● What the task requires:
Once the line with "with old animint" is found in the data, output it and each following line exactly, up to and including the line with "animint2 they are now parameters.", and nothing before or after.

● Supplied entries:
• • •
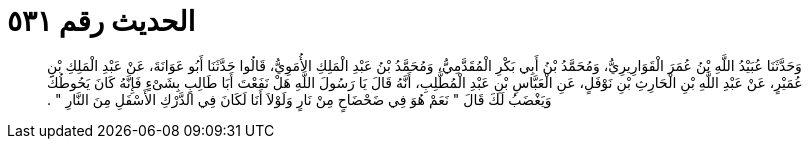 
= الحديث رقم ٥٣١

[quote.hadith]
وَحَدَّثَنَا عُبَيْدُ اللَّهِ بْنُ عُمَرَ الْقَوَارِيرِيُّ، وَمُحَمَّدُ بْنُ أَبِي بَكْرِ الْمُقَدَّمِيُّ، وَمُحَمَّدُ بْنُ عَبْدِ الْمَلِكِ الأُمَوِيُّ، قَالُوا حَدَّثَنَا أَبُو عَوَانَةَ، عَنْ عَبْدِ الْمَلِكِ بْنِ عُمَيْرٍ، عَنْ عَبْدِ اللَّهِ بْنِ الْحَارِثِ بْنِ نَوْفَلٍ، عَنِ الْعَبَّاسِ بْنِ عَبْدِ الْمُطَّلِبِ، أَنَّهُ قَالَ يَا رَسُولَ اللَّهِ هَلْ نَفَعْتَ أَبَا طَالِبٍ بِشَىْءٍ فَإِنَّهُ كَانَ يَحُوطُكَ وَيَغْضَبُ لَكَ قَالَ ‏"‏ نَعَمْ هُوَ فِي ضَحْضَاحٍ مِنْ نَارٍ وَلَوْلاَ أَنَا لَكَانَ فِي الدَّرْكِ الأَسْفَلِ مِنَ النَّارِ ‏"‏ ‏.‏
• • •
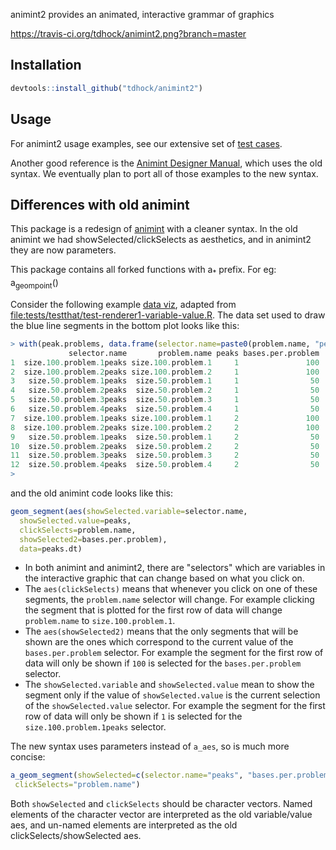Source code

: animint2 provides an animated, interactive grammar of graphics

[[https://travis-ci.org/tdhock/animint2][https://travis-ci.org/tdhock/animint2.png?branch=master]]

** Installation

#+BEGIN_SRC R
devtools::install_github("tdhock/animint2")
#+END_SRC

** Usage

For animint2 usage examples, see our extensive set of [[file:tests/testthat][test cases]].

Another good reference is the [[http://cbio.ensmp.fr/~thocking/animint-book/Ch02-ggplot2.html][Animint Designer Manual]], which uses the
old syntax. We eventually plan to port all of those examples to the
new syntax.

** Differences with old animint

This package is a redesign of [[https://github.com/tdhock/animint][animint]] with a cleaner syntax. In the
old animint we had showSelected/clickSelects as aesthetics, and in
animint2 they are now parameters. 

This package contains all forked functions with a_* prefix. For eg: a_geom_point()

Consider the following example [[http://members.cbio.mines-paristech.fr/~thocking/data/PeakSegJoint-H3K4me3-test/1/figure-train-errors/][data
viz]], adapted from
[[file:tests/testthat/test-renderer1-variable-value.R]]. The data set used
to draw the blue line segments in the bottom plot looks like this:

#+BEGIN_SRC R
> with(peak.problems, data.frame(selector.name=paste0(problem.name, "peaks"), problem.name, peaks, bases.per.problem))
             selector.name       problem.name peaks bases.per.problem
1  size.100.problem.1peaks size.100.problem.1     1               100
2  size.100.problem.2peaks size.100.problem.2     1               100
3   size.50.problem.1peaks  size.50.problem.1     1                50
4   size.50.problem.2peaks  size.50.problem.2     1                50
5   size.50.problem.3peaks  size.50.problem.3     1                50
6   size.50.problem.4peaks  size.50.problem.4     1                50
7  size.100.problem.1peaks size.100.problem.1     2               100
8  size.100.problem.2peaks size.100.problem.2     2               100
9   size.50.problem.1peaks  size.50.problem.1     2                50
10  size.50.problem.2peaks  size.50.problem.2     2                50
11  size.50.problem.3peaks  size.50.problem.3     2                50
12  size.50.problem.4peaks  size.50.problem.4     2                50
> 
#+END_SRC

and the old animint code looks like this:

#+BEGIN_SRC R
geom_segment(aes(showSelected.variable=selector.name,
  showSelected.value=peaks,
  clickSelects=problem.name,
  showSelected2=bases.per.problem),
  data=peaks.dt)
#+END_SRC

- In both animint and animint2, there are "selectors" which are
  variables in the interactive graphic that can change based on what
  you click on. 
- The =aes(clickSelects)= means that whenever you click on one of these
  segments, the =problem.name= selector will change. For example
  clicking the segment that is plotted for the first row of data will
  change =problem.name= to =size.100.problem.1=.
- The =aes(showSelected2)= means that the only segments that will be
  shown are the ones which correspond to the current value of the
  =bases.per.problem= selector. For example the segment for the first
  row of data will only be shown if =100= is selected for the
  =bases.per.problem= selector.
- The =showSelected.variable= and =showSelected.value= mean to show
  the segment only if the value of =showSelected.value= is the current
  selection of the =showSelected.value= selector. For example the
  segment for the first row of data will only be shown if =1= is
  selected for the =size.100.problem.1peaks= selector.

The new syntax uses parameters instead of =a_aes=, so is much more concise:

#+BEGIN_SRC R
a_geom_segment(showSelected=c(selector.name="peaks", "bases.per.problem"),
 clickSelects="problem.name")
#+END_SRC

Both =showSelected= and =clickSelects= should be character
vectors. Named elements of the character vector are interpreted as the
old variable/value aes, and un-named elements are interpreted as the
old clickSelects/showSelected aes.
• • •
● Written answer:
** Differences with old animint

This package is a redesign of [[https://github.com/tdhock/animint][animint]] with a cleaner syntax. In the
old animint we had showSelected/clickSelects as aesthetics, and in
animint2 they are now parameters. 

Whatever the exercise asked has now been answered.